Umirzak Sultangazin, the head of the Kazakh Institute for Space Research, complained bitterly in an interview he granted last year to the Russian-language "Karavan":
"Our own satellite is an dire need. So far, we are using data "received" from US and Russian satellites. Some information we use is free, but we have to pay for certain others … We have high-class specialists but they are leaving the institute for commercial structures because they are offered several times bigger salaries. I have many times raised this question and said: Look, Russia pays us not a small amount to lease Baykonur [some 115m dollars a year], why should we not spend part of this money on space research? We could have developed the space sector and become a real space power."
Kazakhstan has its own earth profiling program administered by its own cosmonauts. It runs biological and physical experiments in orbit.
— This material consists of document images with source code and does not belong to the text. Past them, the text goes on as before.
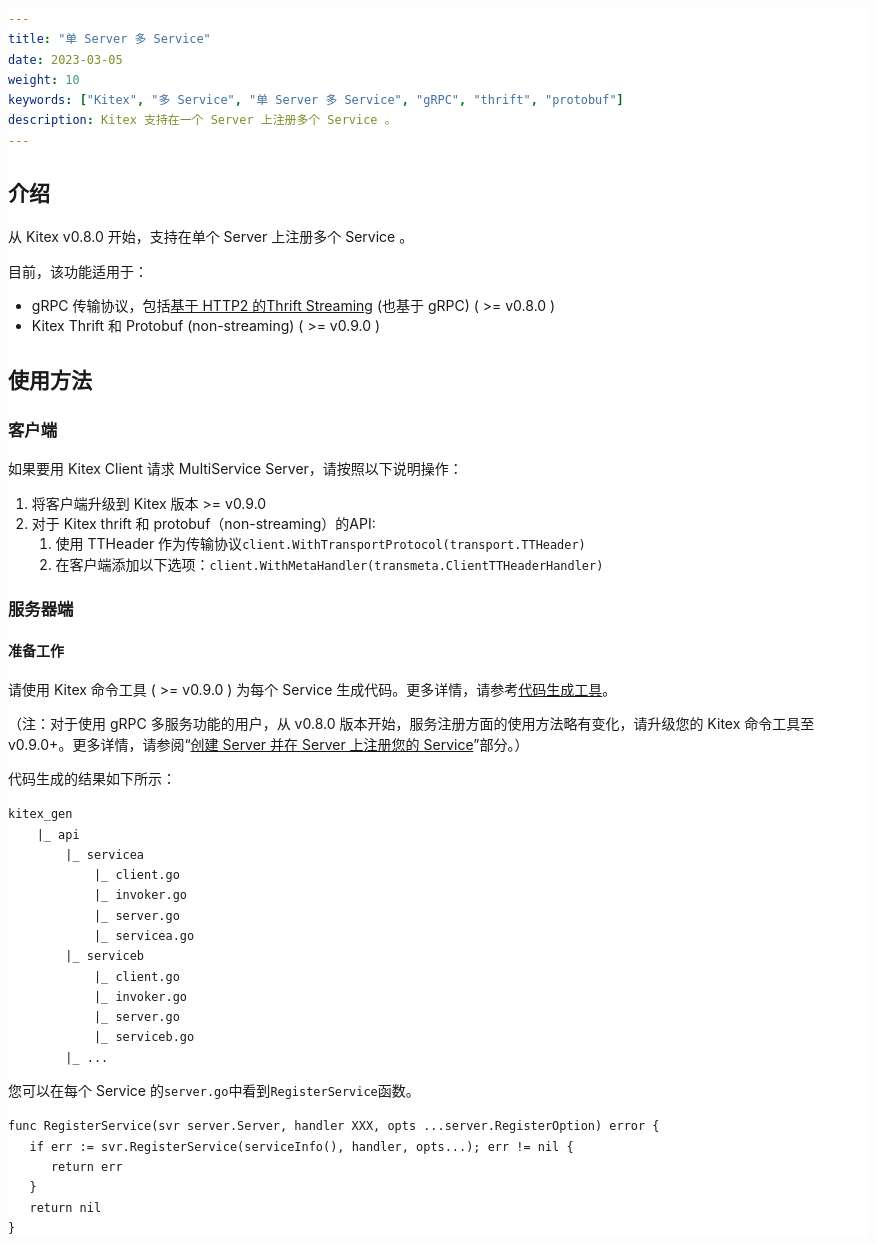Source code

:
 ```yaml
---
title: "单 Server 多 Service"
date: 2023-03-05
weight: 10
keywords: ["Kitex", "多 Service", "单 Server 多 Service", "gRPC", "thrift", "protobuf"]
description: Kitex 支持在一个 Server 上注册多个 Service 。
---
```


## 介绍

从 Kitex v0.8.0 开始，支持在单个 Server 上注册多个 Service 。

目前，该功能适用于：

- gRPC 传输协议，包括[基于 HTTP2 的Thrift Streaming](/zh/docs/kitex/tutorials/basic-feature/protocol/transport-streaming/thrift_streaming/) (也基于 gRPC) ( >= v0.8.0 )
- Kitex Thrift 和 Protobuf (non-streaming) ( >= v0.9.0 )

## 使用方法

### 客户端

如果要用 Kitex Client 请求 MultiService Server，请按照以下说明操作：

1. 将客户端升级到 Kitex 版本 >= v0.9.0
2. 对于 Kitex thrift 和 protobuf（non-streaming）的API:
    1. 使用 TTHeader 作为传输协议`client.WithTransportProtocol(transport.TTHeader)`
    2. 在客户端添加以下选项：`client.WithMetaHandler(transmeta.ClientTTHeaderHandler)`

### 服务器端

#### 准备工作
请使用 Kitex 命令工具 ( >= v0.9.0 ) 为每个 Service 生成代码。更多详情，请参考[代码生成工具](/zh/docs/kitex/tutorials/code-gen/code_generation/)。

（注：对于使用 gRPC 多服务功能的用户，从 v0.8.0 版本开始，服务注册方面的使用方法略有变化，请升级您的 Kitex 命令工具至 v0.9.0+。更多详情，请参阅“[创建 Server 并在 Server 上注册您的 Service](/zh/docs/kitex/tutorials/advanced-feature/multi_service/#创建-server-并在-server-上注册您的-service)”部分。）

代码生成的结果如下所示：

```text
kitex_gen
    |_ api
        |_ servicea
            |_ client.go
            |_ invoker.go
            |_ server.go
            |_ servicea.go
        |_ serviceb
            |_ client.go
            |_ invoker.go
            |_ server.go
            |_ serviceb.go
        |_ ...
```
您可以在每个 Service 的`server.go`中看到`RegisterService`函数。
```golang
func RegisterService(svr server.Server, handler XXX, opts ...server.RegisterOption) error {
   if err := svr.RegisterService(serviceInfo(), handler, opts...); err != nil {
      return err
   }
   return nil
}
```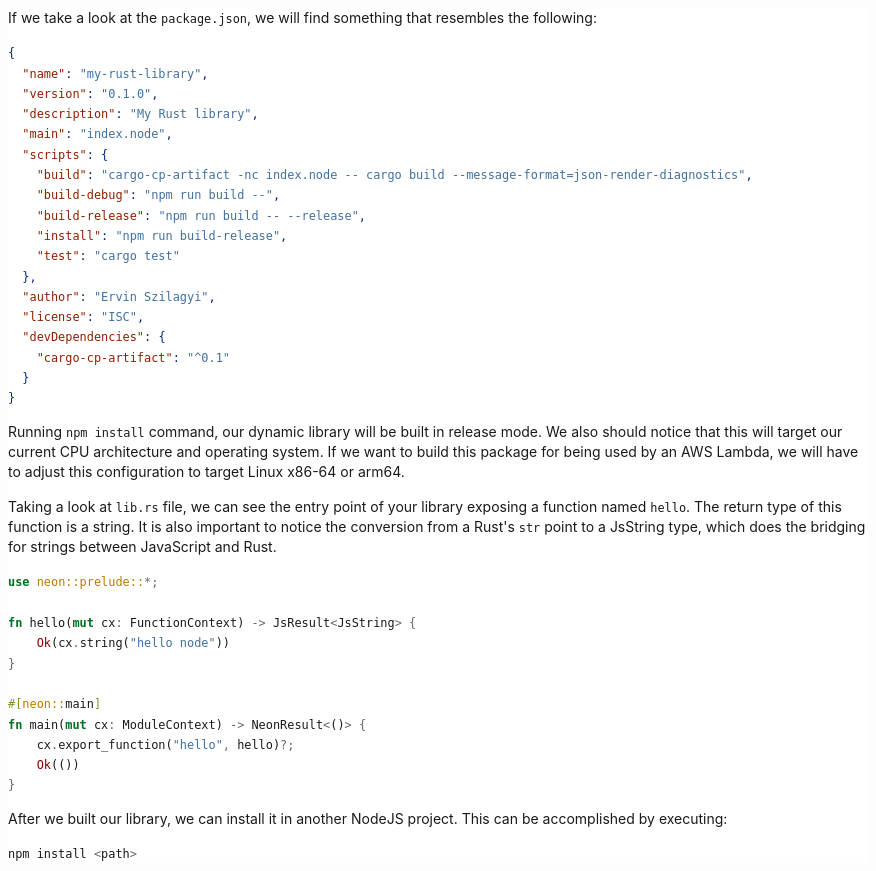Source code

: If we take a look at the `package.json`, we will find something that resembles the following:

```json
{
  "name": "my-rust-library",
  "version": "0.1.0",
  "description": "My Rust library",
  "main": "index.node",
  "scripts": {
    "build": "cargo-cp-artifact -nc index.node -- cargo build --message-format=json-render-diagnostics",
    "build-debug": "npm run build --",
    "build-release": "npm run build -- --release",
    "install": "npm run build-release",
    "test": "cargo test"
  },
  "author": "Ervin Szilagyi",
  "license": "ISC",
  "devDependencies": {
    "cargo-cp-artifact": "^0.1"
  }
}
```


Running `npm install` command, our dynamic library will be built in release mode. We also should notice that this will target our current CPU architecture and operating system. If we want to build this package for being used by an AWS Lambda, we will have to adjust this configuration to target Linux x86-64 or arm64.

Taking a look at `lib.rs` file, we can see the entry point of your library exposing a function named `hello`. The return type of this function is a string. It is also important to notice the conversion from a Rust's `str` point to a JsString type, which does the bridging for strings between JavaScript and Rust.

```rust
use neon::prelude::*;

fn hello(mut cx: FunctionContext) -> JsResult<JsString> {
    Ok(cx.string("hello node"))
}

#[neon::main]
fn main(mut cx: ModuleContext) -> NeonResult<()> {
    cx.export_function("hello", hello)?;
    Ok(())
}
```

After we built our library, we can install it in another NodeJS project. This can be accomplished by executing:

```bash
npm install <path>
```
The "tokhtar" is a potato developed in space and named after Kazakhstan's first astronaut, the eponymous Tokhtar Aubakirov.
Almost all the former satellites of the USSR have established their own space programs after they broke away, vowing never again to be dependent on foreign good will. Romania founded ROSA, the Romanian Space Agency in 1991. Hungary created the Hungarian Space Office.
The Baltic states - to the vocal dismay of many of their citizens - work closely with NATO on military applications of satellites within the framework of BALTNET (the Baltic air space control project). Poland (1994), Hungary (1991), Romania (1992) and the Czech Republic have been cooperating with ESA on a variety of space-related commercial and civil projects.
Ukraine hedges its bets. It signed with Brazil a space industry bilateral accord in January. A month later it signed five bilateral agreements regarding the space industry with Russia.
Many Western academic institutions, NGO's, and commercial interests created frameworks for collaboration with space scientists from Central Asia, Central and Eastern Europe, Russia, CIS, and NIS. The University of Maryland pioneered this trend with its East-West Space Science Center, formed in 1990.
The space industry - and particularly the emerging field of launch technologies - represents one of the few areas in which the former communist countries may retain a competitive edge and a relative advantage. The West would do well to encourage the commercialization of this knowledge.
The alternative is proliferation of missile technologies and military applications of technology transferred within collaborative efforts on civilian projects with Western partners. The West can save itself a lot of money and heartache by being generous early on.